At this point our strategy is hindered by the mechanics of COM’s marshaling architecture. It is not unusual for us to want our objects to be accessible beyond the confines of the apartment they were created in, and indeed, beyond their hosting process. We need to get around COM’s expectation that the proxy/stub factories for our custom interfaces be specified in the registry.

One solution is to statically link the proxy/stub factory for the custom interfaces we use into our clients and servers (this isn’t as bad as it sounds – they already have a deep intimacy with the custom interfaces seeing as they know them at the vtable and argument passing level). For an interfaces defined in name.idl, typically name_p.c is the name of MIDL’s generated proxy/stub factory. The actual implementation is in fact resident in ole32.dll, while MIDL’s output is some sort of descriptor table for that implementation to use with your specific custom interface. Usually name_p.c contains implementations of functions expected from a COM DLL, like DllGetClassObject. To prevent conflicts, we define the ENTRY_PREFIX preprocessor directive which allows us to prefix those generated functions with a name. Assuming we #define ENTRY_PREFIX PrxStb, for instance, We can call PrxStbDllGetClassObject to retrieve the class factory for the proxy/stubs for our interfaces. We now need to make the COM runtime understand this retrieved instance is the proxy/stub factory we need and that it has no business looking in the registry. CoRegisterPSClsid is just the API for the job. When a proxy/stub factory CLSID is registered using this API, the COM runtime no longer requires a ProxyStubClsid32 entry for our custom interface in the registry. Since we specify a CLSID here, we need to either write information about this CLSID to the registry or provide both the client and server side, separately, with running instances of the factory registered with CoRegisterClassObject (just like our actual object) so they’d be able to use it, creating proxies in the client side and stubs in the server side. A noteworthy (and apparently not-so-documented) fact to consider at this stage is that the CLSID for interface proxy/stub factories generated by MIDL is equal to the IID of the custom interface in question – just in case you were wondering what CLSID to create, register and map to the interface.

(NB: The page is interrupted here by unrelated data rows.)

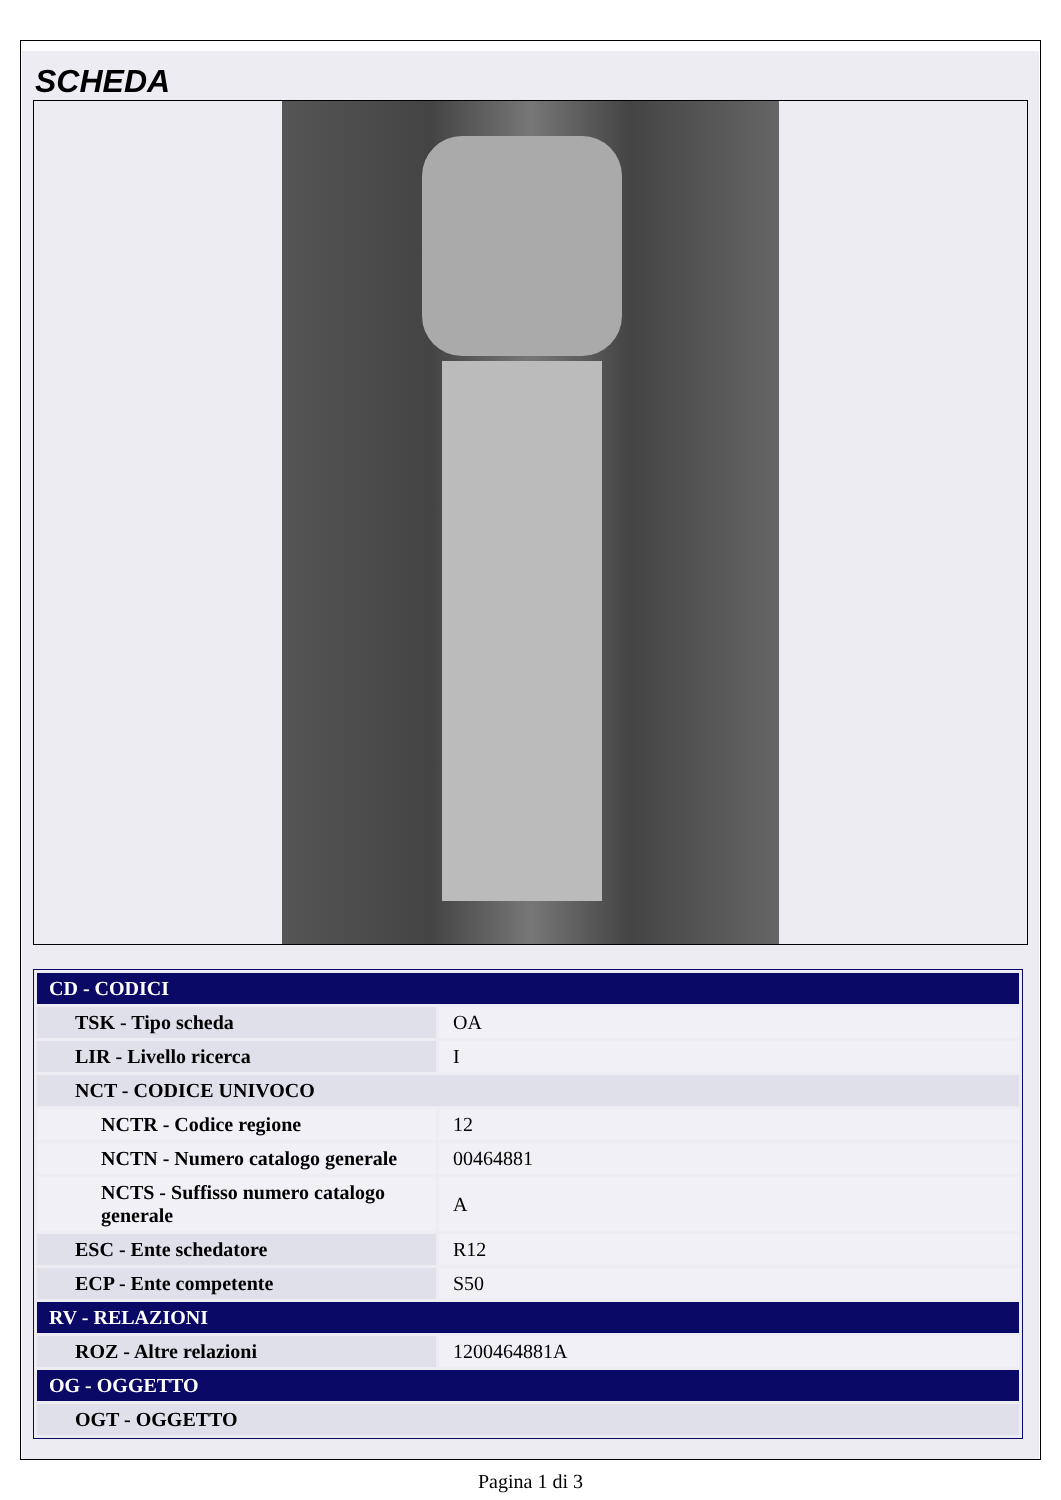SCHEDA
| CD - CODICI | |
| --- | --- |
| TSK - Tipo scheda | OA |
| LIR - Livello ricerca | I |
| NCT - CODICE UNIVOCO | |
| NCTR - Codice regione | 12 |
| NCTN - Numero catalogo generale | 00464881 |
| NCTS - Suffisso numero catalogo generale | A |
| ESC - Ente schedatore | R12 |
| ECP - Ente competente | S50 |
| RV - RELAZIONI | |
| ROZ - Altre relazioni | 1200464881A |
| OG - OGGETTO | |
| OGT - OGGETTO | |
Pagina 1 di 3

It is important to note that you must register an instance of the proxy/stub factory in each and every apartment you wish it to be available for object use, otherwise COM will unsuccessfully attempt to find a proxy for your proxy since it is only available elsewhere.

I’ve seen fragments of this solution discussed on the web and on various newsgroups, but its complete specification was always missing, so I hope this helps. However, there is another noteworthy solution to consider.

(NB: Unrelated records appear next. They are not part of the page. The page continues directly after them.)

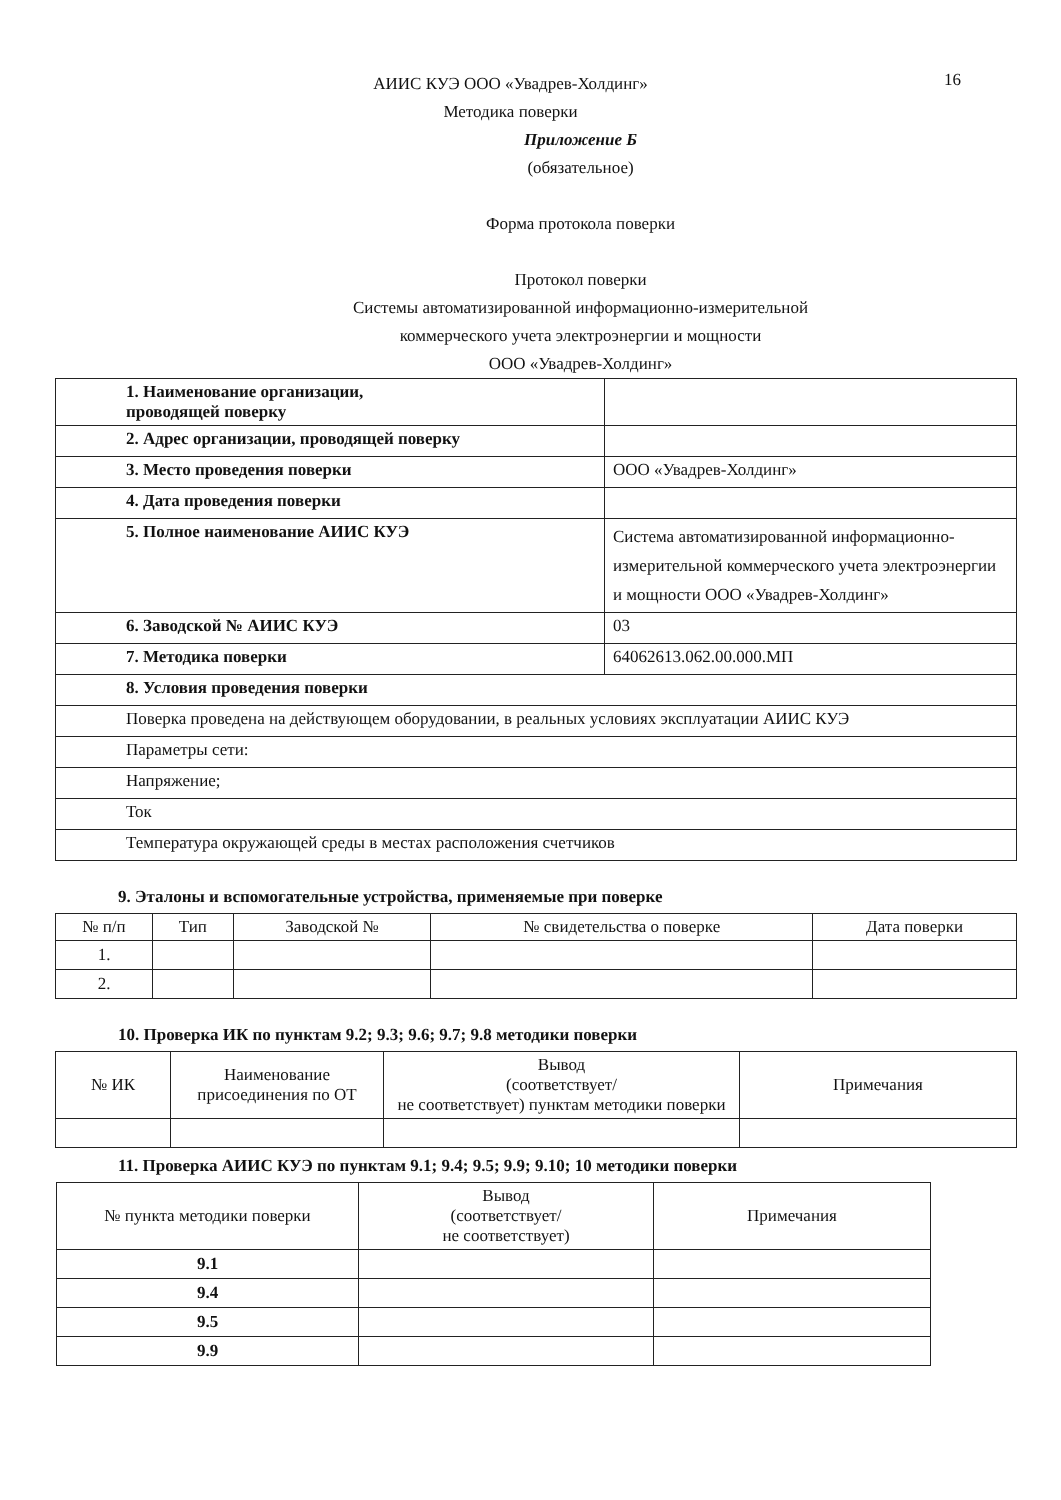16
АИИС КУЭ ООО «Увадрев-Холдинг»
Методика поверки
Приложение Б
(обязательное)
Форма протокола поверки
Протокол поверки
Системы автоматизированной информационно-измерительной
коммерческого учета электроэнергии и мощности
ООО «Увадрев-Холдинг»
| 1. Наименование организации, проводящей поверку | |
| 2. Адрес организации, проводящей поверку | |
| 3. Место проведения поверки | ООО «Увадрев-Холдинг» |
| 4. Дата проведения поверки | |
| 5. Полное наименование АИИС КУЭ | Система автоматизированной информационно-измерительной коммерческого учета электроэнергии и мощности ООО «Увадрев-Холдинг» |
| 6. Заводской № АИИС КУЭ | 03 |
| 7. Методика поверки | 64062613.062.00.000.МП |
| 8. Условия проведения поверки | |
| Поверка проведена на действующем оборудовании, в реальных условиях эксплуатации АИИС КУЭ | |
| Параметры сети: | |
| Напряжение; | |
| Ток | |
| Температура окружающей среды в местах расположения счетчиков | |
9. Эталоны и вспомогательные устройства, применяемые при поверке
| № п/п | Тип | Заводской № | № свидетельства о поверке | Дата поверки |
| --- | --- | --- | --- | --- |
| 1. | | | | |
| 2. | | | | |
10. Проверка ИК по пунктам 9.2; 9.3; 9.6; 9.7; 9.8 методики поверки
| № ИК | Наименование присоединения по ОТ | Вывод (соответствует/ не соответствует) пунктам методики поверки | Примечания |
| --- | --- | --- | --- |
11. Проверка АИИС КУЭ по пунктам 9.1; 9.4; 9.5; 9.9; 9.10; 10 методики поверки
| № пункта методики поверки | Вывод (соответствует/ не соответствует) | Примечания |
| --- | --- | --- |
| 9.1 | | |
| 9.4 | | |
| 9.5 | | |
| 9.9 | | |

The second solution is only slightly different from the first one and it is unclear whether it has any advantages. It is only noteworthy because it both utilizes undocumented APIs, which seem to be barely mentioned in a web search and is implemented in a sample from Microsoft’s .NET 1.1 Framework SDK. Indeed, it appears this underground sample was scrapped from later .NET SDKs and is missing from the current Windows SDK. The “Marshaler” sample uses CreateProxyFromTypeInfo and CreateStubFromTypeInfo, exported from rpcrt4.dll, to create proxies and stubs for arbitrary interfaces specified by a given ITypeInfo* (which you can easily give it for your custom interface if you create a Type Library for it). If you have another reason to deploy a type library as a part of your isolated component, you may consider this nicer than statically linking to the MIDL-generated code.

Both of the these non-Fusion approaches have the apparent advantage of universality (although I haven’t checked whether they work on the deprecated Windows 9x family). However, keep in mind they are only useful to you if you are willing to give up on one of COM’s most notable features – activation. Without the registry, you alone are left in charge of bringing your class factories to life, making sure you create them as needed and where needed, considering threading model and other issues. Nevertheless, even in XP and later systems, these isolation approaches may be considered to have advantages over their Fusion counterpart.